Monday, March 18, 2013

Guessing on a Puzzle


Ayn Rand is more than controversial. She is  hated – both in her lifetime and now thirty years after her death. The hostility is so intense, and the efforts to  ignore or misrepresent her so vigorous that it is interesting to speculate on why she inspires them. Some reasons seem obvious. Her ideas were unconventional, challenging, and threatening to powerful people and organizations. She enjoyed shocking readers and listeners with the apparently incongruous or outrageous -  not surprising for someone  who grew up on Nietzsche and Hugo but still disconcerting to some.  She did not  tolerate disagreement very well, and her criticisms of and attacks on opponents could be brutal.
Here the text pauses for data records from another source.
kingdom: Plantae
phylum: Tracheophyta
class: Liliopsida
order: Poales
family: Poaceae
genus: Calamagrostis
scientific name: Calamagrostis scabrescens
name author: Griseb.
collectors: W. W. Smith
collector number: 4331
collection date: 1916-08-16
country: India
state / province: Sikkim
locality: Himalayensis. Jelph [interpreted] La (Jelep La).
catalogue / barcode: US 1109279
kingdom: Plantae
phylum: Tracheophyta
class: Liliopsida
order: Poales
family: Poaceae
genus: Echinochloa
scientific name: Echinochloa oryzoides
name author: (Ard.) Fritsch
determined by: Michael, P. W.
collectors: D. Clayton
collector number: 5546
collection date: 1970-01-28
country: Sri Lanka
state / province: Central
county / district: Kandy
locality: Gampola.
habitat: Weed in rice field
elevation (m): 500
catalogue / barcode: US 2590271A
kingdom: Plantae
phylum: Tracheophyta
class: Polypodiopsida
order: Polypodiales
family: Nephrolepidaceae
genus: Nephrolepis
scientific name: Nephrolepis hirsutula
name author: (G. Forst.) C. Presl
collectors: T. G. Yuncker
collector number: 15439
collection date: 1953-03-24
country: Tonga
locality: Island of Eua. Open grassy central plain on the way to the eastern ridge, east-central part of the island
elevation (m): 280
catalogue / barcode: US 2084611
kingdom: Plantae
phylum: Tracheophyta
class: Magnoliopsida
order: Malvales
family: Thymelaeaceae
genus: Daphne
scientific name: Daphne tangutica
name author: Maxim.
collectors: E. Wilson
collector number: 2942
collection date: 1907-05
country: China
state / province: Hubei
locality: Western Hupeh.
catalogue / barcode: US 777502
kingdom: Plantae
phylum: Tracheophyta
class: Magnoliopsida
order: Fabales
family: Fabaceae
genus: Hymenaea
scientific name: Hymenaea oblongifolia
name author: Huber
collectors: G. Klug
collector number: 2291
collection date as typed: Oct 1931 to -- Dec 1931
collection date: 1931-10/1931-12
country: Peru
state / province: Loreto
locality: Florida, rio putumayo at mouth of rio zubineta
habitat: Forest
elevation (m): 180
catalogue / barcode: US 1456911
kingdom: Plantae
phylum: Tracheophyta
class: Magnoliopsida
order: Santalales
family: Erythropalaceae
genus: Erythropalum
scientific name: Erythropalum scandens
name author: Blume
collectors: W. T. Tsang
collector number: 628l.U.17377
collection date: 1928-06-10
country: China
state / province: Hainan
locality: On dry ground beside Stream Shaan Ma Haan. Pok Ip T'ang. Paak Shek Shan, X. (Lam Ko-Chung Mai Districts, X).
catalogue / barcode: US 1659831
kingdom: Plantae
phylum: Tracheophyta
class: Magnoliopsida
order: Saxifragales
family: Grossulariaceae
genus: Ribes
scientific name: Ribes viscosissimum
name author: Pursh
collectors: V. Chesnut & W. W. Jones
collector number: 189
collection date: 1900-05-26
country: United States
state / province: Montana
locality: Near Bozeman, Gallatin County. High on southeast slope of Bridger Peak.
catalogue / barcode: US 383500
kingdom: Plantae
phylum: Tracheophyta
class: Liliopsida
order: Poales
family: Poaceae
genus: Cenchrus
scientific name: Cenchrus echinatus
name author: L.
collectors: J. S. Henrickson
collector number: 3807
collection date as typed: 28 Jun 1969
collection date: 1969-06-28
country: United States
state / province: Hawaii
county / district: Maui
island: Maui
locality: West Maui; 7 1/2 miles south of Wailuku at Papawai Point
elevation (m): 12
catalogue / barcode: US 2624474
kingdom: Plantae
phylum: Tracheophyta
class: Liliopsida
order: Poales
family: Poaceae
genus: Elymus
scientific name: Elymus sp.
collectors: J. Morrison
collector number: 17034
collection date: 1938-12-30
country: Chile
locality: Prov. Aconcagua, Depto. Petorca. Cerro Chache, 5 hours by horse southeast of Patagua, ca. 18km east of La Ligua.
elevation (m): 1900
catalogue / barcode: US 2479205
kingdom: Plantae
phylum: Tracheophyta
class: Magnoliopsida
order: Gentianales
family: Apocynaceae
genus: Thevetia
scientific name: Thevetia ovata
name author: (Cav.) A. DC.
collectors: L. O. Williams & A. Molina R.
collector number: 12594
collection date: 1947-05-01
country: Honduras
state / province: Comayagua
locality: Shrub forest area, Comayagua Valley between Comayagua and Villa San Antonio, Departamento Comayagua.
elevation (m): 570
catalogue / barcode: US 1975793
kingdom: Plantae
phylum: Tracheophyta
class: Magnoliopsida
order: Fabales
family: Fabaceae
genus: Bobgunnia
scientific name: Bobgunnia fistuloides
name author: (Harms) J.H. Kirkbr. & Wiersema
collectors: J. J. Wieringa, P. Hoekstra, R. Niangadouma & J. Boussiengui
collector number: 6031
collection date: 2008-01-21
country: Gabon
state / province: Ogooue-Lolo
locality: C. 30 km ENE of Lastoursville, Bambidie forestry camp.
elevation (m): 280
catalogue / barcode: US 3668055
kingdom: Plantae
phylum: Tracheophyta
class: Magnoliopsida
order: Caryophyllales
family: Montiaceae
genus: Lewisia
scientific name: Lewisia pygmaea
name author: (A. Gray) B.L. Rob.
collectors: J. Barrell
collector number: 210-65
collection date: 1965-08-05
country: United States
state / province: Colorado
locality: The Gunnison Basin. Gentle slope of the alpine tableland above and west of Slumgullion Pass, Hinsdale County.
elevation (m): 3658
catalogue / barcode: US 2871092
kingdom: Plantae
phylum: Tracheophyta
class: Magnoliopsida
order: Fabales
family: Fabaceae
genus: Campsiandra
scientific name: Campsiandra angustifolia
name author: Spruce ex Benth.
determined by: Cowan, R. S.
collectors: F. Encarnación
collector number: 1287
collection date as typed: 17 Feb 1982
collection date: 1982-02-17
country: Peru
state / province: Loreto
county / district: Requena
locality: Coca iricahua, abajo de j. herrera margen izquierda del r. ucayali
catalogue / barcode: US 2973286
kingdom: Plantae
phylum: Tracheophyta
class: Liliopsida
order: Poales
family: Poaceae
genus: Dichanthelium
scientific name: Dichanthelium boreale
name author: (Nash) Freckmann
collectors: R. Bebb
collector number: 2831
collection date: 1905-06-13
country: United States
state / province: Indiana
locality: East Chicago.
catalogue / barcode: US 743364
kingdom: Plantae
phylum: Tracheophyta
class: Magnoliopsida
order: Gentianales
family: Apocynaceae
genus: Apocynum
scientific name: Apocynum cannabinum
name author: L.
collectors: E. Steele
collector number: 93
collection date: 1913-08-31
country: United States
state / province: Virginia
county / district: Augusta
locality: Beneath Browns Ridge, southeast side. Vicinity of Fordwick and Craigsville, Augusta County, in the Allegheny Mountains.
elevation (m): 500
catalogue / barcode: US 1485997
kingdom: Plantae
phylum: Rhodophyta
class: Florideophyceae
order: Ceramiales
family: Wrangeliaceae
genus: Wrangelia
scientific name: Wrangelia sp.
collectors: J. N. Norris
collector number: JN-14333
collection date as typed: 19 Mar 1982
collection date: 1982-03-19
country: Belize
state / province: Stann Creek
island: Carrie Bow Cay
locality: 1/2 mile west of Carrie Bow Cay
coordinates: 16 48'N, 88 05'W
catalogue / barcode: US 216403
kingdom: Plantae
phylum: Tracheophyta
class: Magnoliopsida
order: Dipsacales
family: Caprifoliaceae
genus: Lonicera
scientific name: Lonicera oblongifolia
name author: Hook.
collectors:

Particularly in her later writing, she often did not just call a spade a spade, but, as the old joke goes, insisted on labeling it a goddamned shovel. All of this can explain a lot of the hostility, but by no means all of it.  After all, one could say most or all of the same things about any number of thinkers and writers who are not so despised.

I think a part of the rest of the answer may be that she is dangerous in a particular way. The enlightenment ideas of liberalism and scientific rationality have a great many enemies, chiefly because they leave no room for the state as anything more than a limited organization of human beings or for transcendental knowledge or beings.  Historically, antagonists have found comfort in the belief  that, however valid these ideas might be, they are too dry and  analytical, and too lacking in stirring imagery and emotion  to appeal to too large a number of people. (This sort of criticism was one basis of the romantic reaction against the enlightenment  - with romanticism’s  focus on feelings, symbol, and passion, its fascination with primitive life, the Middle Ages, and the experience of myth and religion, and its glorification of the experience of a person’s being swept up in something greater than himself.) Then along came  Ayn Rand changing the game by presenting many of  those ideas in a manner unprecedentedly passionate and emotionally vivid and compelling. That could be worrisome to people.  Since fear and hatred often go together, it  could also explain a few things.